After some prodding of the TurboTax desktop application it appears to be a AES CBC mode encrypted file. Using the powers of deduction I have determined the keys to encrypt the manifest.xml
are:
- For 2017 tax year files the key is
!QAZ2WSX#EDC4RFV
with an IV of5TGB@YHN7UJM(IK(
- For 2019 tax year files the key is
7HMT&BGM5KBNFH><
with an IV of#YBU7JLZ*JGL7MAR
Using the pycryptodome library it’s pretty easy to get the contents of the manifest.xml
file.
#!/usr/bin/env python3
import zipfile
import xml.dom.minidom
from Crypto.Cipher import AES
from Crypto.Util.Padding import unpad
def main():
zf = zipfile.ZipFile('./TurboTaxReturn.tax2017')

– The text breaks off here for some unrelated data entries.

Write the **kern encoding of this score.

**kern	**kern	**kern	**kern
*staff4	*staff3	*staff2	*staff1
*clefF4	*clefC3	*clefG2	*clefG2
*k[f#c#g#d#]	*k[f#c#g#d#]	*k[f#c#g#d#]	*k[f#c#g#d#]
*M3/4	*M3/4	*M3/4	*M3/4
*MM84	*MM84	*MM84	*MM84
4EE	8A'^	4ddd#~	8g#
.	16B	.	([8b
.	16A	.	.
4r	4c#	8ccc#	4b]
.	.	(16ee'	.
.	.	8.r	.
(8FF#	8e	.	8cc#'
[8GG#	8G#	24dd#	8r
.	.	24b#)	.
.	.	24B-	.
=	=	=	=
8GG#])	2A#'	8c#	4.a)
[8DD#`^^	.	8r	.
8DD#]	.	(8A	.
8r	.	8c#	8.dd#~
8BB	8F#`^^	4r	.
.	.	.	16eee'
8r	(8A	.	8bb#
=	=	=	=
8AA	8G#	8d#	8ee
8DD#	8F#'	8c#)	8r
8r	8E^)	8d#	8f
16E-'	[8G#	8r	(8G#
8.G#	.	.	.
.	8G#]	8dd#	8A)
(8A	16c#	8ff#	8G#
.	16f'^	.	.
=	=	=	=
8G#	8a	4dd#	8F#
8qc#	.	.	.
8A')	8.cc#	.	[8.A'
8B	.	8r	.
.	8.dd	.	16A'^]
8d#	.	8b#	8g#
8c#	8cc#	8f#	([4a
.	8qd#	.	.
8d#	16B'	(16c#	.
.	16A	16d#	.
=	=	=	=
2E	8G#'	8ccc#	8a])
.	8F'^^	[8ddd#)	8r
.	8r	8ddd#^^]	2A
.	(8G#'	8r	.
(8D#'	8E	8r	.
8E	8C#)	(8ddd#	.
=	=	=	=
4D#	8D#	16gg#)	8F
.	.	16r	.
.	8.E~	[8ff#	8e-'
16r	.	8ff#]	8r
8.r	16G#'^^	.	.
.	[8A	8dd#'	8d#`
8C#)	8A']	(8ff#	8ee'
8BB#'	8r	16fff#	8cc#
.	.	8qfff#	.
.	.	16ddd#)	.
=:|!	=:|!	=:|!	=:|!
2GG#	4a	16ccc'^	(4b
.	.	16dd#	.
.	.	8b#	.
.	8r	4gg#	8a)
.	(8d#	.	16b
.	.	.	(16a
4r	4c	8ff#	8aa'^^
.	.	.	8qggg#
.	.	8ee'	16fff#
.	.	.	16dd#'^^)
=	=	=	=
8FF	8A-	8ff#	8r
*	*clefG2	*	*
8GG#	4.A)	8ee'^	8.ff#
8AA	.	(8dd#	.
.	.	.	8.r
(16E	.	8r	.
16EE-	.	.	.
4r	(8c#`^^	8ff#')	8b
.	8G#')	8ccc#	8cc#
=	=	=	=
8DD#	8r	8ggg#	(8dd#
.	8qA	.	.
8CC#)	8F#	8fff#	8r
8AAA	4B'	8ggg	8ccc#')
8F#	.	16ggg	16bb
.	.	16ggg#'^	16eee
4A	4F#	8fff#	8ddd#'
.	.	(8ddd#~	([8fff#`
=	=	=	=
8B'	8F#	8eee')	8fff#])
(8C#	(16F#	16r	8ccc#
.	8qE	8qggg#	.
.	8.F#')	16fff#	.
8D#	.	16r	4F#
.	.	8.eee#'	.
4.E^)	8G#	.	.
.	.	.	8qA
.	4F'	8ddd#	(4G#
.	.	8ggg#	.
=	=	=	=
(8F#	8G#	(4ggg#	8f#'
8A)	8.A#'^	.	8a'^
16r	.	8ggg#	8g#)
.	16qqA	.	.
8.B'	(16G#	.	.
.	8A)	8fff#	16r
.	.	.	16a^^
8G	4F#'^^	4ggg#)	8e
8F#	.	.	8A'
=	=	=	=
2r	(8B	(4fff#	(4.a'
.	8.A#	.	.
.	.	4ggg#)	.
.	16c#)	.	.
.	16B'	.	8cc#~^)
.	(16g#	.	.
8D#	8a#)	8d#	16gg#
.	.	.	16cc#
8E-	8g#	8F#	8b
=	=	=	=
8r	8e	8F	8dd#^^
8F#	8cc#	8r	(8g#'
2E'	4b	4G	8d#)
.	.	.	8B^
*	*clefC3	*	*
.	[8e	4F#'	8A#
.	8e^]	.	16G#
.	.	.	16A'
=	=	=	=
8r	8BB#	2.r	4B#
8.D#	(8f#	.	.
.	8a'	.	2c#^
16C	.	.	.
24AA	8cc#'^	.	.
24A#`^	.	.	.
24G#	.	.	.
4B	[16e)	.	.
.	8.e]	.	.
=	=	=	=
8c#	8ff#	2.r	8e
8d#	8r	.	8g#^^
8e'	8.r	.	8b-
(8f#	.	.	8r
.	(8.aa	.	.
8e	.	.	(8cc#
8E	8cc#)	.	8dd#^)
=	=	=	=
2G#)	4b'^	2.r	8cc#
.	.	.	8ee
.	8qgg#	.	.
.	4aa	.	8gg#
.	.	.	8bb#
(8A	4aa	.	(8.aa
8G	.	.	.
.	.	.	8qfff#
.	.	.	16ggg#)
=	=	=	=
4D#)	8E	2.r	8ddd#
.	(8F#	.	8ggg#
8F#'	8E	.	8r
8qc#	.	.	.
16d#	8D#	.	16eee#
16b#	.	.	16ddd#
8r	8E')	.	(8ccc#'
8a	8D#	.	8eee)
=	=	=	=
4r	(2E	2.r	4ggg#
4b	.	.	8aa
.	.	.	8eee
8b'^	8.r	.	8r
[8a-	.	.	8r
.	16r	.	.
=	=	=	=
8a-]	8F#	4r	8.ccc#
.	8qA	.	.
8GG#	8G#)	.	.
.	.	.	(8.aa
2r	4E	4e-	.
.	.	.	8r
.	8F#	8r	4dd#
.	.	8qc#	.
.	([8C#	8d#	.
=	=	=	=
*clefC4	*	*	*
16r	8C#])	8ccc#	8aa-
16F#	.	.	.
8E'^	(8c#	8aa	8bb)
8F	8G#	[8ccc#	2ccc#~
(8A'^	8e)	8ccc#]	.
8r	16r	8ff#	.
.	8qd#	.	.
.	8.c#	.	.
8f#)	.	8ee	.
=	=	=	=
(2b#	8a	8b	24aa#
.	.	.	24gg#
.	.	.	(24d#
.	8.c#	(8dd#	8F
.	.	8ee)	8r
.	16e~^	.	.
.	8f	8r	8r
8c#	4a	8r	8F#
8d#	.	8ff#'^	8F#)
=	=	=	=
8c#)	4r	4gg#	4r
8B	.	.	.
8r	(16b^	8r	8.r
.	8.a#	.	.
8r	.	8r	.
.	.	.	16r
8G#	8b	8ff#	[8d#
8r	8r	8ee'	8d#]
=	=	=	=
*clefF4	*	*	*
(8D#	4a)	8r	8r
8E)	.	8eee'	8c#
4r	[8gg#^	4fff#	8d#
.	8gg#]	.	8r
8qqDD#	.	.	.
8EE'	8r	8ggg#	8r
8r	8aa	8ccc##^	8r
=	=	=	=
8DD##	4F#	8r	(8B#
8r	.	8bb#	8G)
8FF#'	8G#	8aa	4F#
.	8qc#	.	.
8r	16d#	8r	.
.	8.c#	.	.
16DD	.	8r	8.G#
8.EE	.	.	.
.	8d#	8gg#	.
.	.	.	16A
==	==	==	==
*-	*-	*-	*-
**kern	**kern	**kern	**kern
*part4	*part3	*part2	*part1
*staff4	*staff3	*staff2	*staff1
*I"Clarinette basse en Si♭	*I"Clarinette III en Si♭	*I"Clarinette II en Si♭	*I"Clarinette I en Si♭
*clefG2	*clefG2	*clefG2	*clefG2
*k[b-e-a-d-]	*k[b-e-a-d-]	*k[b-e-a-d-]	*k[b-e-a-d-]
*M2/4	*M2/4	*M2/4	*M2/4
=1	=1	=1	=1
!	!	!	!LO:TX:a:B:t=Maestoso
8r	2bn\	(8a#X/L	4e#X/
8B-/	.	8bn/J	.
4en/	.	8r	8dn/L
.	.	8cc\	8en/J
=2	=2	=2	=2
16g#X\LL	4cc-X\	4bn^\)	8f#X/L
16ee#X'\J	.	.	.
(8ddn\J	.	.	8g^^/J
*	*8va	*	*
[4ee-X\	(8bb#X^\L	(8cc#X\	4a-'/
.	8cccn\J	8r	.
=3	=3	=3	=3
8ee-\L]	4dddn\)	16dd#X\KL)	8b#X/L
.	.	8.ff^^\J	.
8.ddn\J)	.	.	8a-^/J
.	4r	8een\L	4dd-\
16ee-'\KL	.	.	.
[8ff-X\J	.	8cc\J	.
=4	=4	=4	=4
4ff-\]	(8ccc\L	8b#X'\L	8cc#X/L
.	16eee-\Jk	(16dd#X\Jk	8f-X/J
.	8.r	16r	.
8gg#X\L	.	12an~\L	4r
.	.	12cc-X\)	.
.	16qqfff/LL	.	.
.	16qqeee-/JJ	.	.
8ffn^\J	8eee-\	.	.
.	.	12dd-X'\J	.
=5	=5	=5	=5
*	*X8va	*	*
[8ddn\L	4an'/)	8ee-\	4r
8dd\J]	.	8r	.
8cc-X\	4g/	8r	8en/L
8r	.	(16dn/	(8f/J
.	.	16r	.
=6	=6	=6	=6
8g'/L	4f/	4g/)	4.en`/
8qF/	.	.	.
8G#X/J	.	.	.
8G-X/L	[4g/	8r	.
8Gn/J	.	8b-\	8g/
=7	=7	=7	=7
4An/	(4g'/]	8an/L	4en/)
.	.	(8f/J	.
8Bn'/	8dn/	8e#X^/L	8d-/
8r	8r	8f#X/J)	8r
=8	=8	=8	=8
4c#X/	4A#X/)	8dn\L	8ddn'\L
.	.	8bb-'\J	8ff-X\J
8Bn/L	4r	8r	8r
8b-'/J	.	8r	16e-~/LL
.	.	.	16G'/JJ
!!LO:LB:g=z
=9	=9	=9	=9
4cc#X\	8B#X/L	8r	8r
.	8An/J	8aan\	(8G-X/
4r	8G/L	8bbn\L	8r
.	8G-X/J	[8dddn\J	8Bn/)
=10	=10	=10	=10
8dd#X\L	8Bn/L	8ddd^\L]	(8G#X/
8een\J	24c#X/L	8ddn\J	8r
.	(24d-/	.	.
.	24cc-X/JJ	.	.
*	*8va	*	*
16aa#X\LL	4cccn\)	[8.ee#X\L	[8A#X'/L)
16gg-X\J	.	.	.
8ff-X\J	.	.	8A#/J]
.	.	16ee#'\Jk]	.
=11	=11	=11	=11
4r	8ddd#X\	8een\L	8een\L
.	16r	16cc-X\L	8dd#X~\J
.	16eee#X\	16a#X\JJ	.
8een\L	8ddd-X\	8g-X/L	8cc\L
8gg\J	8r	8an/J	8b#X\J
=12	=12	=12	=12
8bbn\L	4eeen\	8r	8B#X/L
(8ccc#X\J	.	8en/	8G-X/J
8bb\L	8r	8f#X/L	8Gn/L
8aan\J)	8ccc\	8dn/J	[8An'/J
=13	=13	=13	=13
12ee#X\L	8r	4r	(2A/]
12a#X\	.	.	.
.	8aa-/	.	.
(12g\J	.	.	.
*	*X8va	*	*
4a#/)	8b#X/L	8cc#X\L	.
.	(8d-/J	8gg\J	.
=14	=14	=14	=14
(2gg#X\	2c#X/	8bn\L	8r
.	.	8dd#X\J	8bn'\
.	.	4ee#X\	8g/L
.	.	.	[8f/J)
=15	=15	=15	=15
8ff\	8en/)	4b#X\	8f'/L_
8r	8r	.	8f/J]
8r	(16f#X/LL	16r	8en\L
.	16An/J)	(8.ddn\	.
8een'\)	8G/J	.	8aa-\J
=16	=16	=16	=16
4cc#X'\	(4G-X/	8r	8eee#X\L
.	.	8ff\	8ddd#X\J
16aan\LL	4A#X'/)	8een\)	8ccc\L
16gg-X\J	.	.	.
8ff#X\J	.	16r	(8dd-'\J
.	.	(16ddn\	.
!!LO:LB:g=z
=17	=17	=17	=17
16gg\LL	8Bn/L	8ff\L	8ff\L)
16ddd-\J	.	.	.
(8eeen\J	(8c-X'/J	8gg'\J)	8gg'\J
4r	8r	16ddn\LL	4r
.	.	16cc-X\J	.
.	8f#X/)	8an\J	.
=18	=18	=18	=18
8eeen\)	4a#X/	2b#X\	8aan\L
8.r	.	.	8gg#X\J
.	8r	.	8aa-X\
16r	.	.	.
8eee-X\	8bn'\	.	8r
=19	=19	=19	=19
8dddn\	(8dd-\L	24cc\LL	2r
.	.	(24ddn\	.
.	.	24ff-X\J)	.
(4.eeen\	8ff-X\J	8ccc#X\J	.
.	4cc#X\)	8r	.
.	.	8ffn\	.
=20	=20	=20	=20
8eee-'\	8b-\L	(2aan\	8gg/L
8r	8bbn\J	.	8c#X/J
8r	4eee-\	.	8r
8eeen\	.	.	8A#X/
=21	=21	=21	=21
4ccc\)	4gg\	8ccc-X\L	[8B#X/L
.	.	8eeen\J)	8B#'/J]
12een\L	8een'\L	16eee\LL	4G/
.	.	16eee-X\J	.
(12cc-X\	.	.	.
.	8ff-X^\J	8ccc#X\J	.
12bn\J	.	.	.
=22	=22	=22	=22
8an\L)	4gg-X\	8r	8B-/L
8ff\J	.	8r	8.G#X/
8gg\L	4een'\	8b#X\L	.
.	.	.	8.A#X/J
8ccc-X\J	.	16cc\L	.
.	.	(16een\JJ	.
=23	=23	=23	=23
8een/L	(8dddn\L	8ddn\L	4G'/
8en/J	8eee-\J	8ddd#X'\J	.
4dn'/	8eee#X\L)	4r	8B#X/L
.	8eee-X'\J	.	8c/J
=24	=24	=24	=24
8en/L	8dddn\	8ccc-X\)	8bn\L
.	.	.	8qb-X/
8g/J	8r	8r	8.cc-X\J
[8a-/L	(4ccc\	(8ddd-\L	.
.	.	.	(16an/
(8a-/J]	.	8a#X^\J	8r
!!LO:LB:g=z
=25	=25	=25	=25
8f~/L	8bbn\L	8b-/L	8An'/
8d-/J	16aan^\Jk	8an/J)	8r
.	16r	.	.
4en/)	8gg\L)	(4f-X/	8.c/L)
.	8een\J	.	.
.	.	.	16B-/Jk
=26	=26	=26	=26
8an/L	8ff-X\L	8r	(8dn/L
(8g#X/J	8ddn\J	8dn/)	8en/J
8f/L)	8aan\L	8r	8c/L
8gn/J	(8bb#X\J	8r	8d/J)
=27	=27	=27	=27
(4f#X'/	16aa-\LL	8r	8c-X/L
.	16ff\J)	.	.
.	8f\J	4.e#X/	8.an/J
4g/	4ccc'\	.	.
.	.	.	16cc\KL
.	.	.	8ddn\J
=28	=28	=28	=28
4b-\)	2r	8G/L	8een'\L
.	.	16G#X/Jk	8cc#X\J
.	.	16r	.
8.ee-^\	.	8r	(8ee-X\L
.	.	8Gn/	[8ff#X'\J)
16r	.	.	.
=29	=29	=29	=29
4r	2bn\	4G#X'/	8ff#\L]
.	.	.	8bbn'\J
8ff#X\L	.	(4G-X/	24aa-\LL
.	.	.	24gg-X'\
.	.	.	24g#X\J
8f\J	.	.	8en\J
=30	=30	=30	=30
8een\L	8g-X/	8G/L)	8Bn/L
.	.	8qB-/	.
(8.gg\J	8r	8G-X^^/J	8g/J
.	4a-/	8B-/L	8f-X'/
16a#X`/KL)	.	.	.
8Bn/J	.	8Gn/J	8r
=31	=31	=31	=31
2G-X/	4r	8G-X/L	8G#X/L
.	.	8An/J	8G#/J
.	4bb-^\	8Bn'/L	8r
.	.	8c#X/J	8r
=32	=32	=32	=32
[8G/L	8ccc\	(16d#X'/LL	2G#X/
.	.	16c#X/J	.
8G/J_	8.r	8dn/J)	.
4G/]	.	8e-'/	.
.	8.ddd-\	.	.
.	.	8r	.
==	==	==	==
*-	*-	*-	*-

manifestf = zf.open('manifest.xml')
manifest_encrypted = manifestf.read()
cipher = AES.new("5TGB@YHN7UJM(IK(".encode('utf-8'), AES.MODE_CBC, iv="!QAZ2WSX#EDC4RFV".encode('utf-8'))
manifest_decrypted = cipher.decrypt(manifest_encrypted)
manifest = unpad(manifest_decrypted, 16)
parsed_manifest = xml.dom.minidom.parseString(manifest)
print(parsed_manifest.toprettyxml(indent=' '))
if __name__ == '__main__':
main()
Running the above results in
$ ./decrypt.py
<?xml version="1.0" ?>
<Manifest xmlns="http://schemas.intuit.com/LocalCfpContainer.xsd">
<documents>
<document>
<entityType>/tax/income/individual/taxreturn/taxml</entityType>
<entityKey>tax:62edf303-b57a-46ad-b725-47a9188bf46d</entityKey>
<entityVer>2018-03-03T04:58:40.793Z</entityVer>
<attributes>
<attribute>
<key>appId</key>
<value>Intuit.ctg.tto.platform</value>
</attribute>
<attribute>
<key>year</key>
<value>2017</value>
</attribute>
<attribute>
<key>deviceId</key>
<value>TurboTax Online</value>
</attribute>
<attribute>
<key>deviceName</key>
<value>TurboTax Online</value>
</attribute>
<attribute>
<key>appSku</key>
<value>8</value>
</attribute>
<attribute>
<key>formSetId</key>
<value>US1040PER</value>
</attribute>
<attribute>
<key>saveType</key>
<value>endSession</value>
</attribute>
<attribute>
<key>docName</key>
<value>Zameer</value>
</attribute>
<attribute>
<key>ceDataType</key>
<value>TAXML</value>
</attribute>
</attributes>
</document>
</documents>
</Manifest>
The manifest contains a list of all returns in the file and some metadata about each return. Unfortunately the tax return file is encrypted as well with a different key. Using powers of deduction the keys to encrypt the tax:
file are:
- For 2017 tax year files the key is
4TGB@YHN7UJM(IK(
with an IV of!ASZ2WSX#EDC4RFV
- For 2019 tax year files the key is
8NV^RASJVG*(XSCB
with an IV of#BMBVVBD$FSZ6LSZ
Adjusting the above script to use the above keys on a tax:
file results in an XML representation of the tax return.
$ ./decrypt.py | head
<?xml version="1.0" ?>
<?xml-stylesheet type="text/xsl" href="http://taxml.intuit.com/xml_stylesheets/taxml_default.xslt"?>
<TaxReturns xmlns="http://www.intuit.com/Ctg/Pta/TurboTax/TaxReturns">
<USIndividualTaxReturn xmlns="http://www.intuit.com/Ctg/Pta/TurboTax/USIndividualTaxReturn" xmlns:po="http://www.intuit.com/Ctg/Pta/TurboTax/PersistentObjects" xmlns:td="http://www.intuit.com/Ctg/Pta/TurboTax/TaxDataType" taxYear="2019" tpsEngineVersion="4.7.2 (Tps-Compatibility-Version: 2018.4)" uuid="63de8c2c-0d75-4f7e-9929-8a19f81d2e32">
<US1040PER xmlns="http://www.intuit.com/Ctg/Pta/TurboTax/US1040PER" checksum="1890142416" cidFormSet="USIndividual" dataVersion="771297" formsetAttribute="1" implementationVersion="2019.94.0.1" showSmartWorksheets="true" tpsPrefix="S2019" tpsType="formset" uuid="0e24cebc-5be7-400c-ad0f-f658e10918df">
Unfortunately the schema is not documented but it should be possible to read certain fields out of the tax return with any standard XML parser.